Ripon College connections helped land teaching position for Kate Myszewski ’19

Ripon College’s beautiful campus and connections with professors during visits convinced Katherine “Kate” Myszewski ’19 to attend Ripon College. Though Ripon was not originally on her list of colleges to consider, Myszewski says “my mom’s friend was on the Board of Trustees so I came for a tour and I was able to sit down with Professor (Kurt) Dietrich,” now professor emeritus of music, who told her about the different opportunities she could have at Ripon College as a music student.

At Ripon, she was a music major and an educational studies minor, a combination that would become the new music education major. She is now the band director at Webster Middle School in Cedarburg, Wisconsin. She gets students started learning about music in fifth grade and then teaches them music and how to play in grades six through eight. She also runs the jazz band, takes students on trips to play at Bucks games in Milwaukee and the Kalahari Resort in Wisconsin Dells, Wisconsin, prepares them for solo and ensemble performances, and helps with marching band.

Myszewski particularly connected with a few professors at Ripon College who were a big part of her getting her job upon graduation. Sandy Polcyn, an adjunct professor at Ripon College and band director at Ripon High School, helped her learn how to manage a classroom and how to connect with students.

“Professor Dietrich was always there if I needed help,” Myszewski says, and he would come into the practice room and help her with whatever she was working on so she could become a better musician. Dietrich and Polcyn also called people as Myszewski was applying for jobs, and this led to her getting the interview and the job in Cedarburg.

Also while attending Ripon, Myszewski became part of the Wisconsin Symphonic Winds with Dietrich and later the Knightwood Ensemble, both semi-professional ensembles that play high-level music and allowed Myszewski to grow as a musician.
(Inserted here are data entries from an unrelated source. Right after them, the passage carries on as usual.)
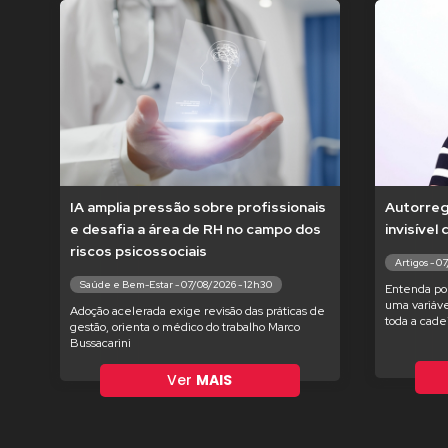
IA amplia pressão sobre profissionais
Autorregu
e desafia a área de RH no campo dos
invisível
riscos psicossociais
Artigos - 0
Saúde e Bem-Estar - 07/08/2026 - 12h30
Entenda po
uma variáve
Adoção acelerada exige revisão das práticas de
toda a cade
gestão, orienta o médico do trabalho Marco
Bussacarini
Ver
MAIS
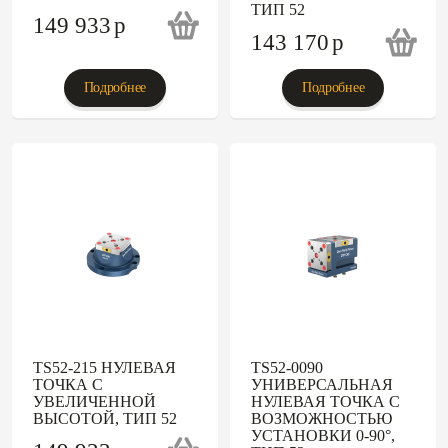
ТИП 52
149 933
p
143 170
p
Подробнее
Подробнее
TS52-215 НУЛЕВАЯ
TS52-0090
ТОЧКА С
УНИВЕРСАЛЬНАЯ
УВЕЛИЧЕННОЙ
НУЛЕВАЯ ТОЧКА С
ВЫСОТОЙ, ТИП 52
ВОЗМОЖНОСТЬЮ
УСТАНОВКИ 0-90°,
Myszewski says the most rewarding part of her time at Ripon were the connections she made, including close friends, being able to build a diverse community as part of the residence life staff, and meeting people in the wider Ripon community by working as the music teacher at First Congregational Church of Ripon and watching the children she worked with grow up.

She says the professors involved in the music education program are dedicated to getting students to graduate in four years, including their time student teaching. Other programs in the state often take five years or more for students to move through the programs.